El factor empresarial y la defensa técnica

Detrás del desarrollo de esta infraestructura se encuentra una de las figuras más influyentes del sector y de la infraestructura en el país: el empresario William Vélez Sierra, líder del conglomerado multimillonario Grupo Ethuss. La participación de Vélez Sierra intensificó la reacción del Gobierno, el cual ha mantenido una postura sumamente crítica hacia los grandes empresarios tradicionales que, según la narrativa oficial, han concentrado históricamente la contratación y los recursos estratégicos del Estado para beneficio de intereses privados.

Frente a los duros cuestionamientos, el ministro Palma ha salido a defender públicamente los resultados de la subasta energética, explicando que se priorizaron mayoritariamente energías limpias y argumentando que él responde políticamente por el proceso de cara a asegurar el suministro nacional.

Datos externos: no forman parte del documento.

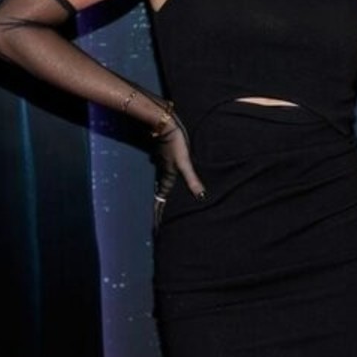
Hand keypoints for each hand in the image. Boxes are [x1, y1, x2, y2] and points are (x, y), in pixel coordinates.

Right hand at [152, 113, 205, 228]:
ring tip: (162, 209)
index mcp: (167, 179)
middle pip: (159, 197)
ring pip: (161, 186)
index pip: (160, 202)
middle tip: (157, 225)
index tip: (155, 231)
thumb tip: (201, 197)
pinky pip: (164, 176)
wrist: (165, 125)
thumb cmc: (176, 143)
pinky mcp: (164, 159)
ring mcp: (162, 166)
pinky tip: (168, 184)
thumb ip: (192, 179)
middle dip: (159, 211)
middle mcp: (162, 175)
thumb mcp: (185, 163)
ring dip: (161, 198)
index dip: (158, 217)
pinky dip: (164, 184)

Desde el entorno del proyecto y de los gremios energéticos se respalda esta postura, bajo la premisa de que las plantas térmicas de respaldo son indispensables para garantizar la seguridad energética y evitar racionamientos durante fenómenos climáticos extremos como El Niño, proporcionando una fuente de energía constante que las renovables aún no pueden asegurar por completo.

Este choque deja en evidencia las fracturas internas respecto a cómo ejecutar la transición sin poner en riesgo el abastecimiento. La presión ejercida sobre el ministro Palma refleja la rigidez con la que la Casa de Nariño evalúa el cumplimiento de sus directrices ideológicas, limitando el margen de maniobra de sus técnicos frente a las realidades operativas del sistema eléctrico colombiano donde, por el momento, el funcionario sigue figurando en el ejercicio de sus funciones.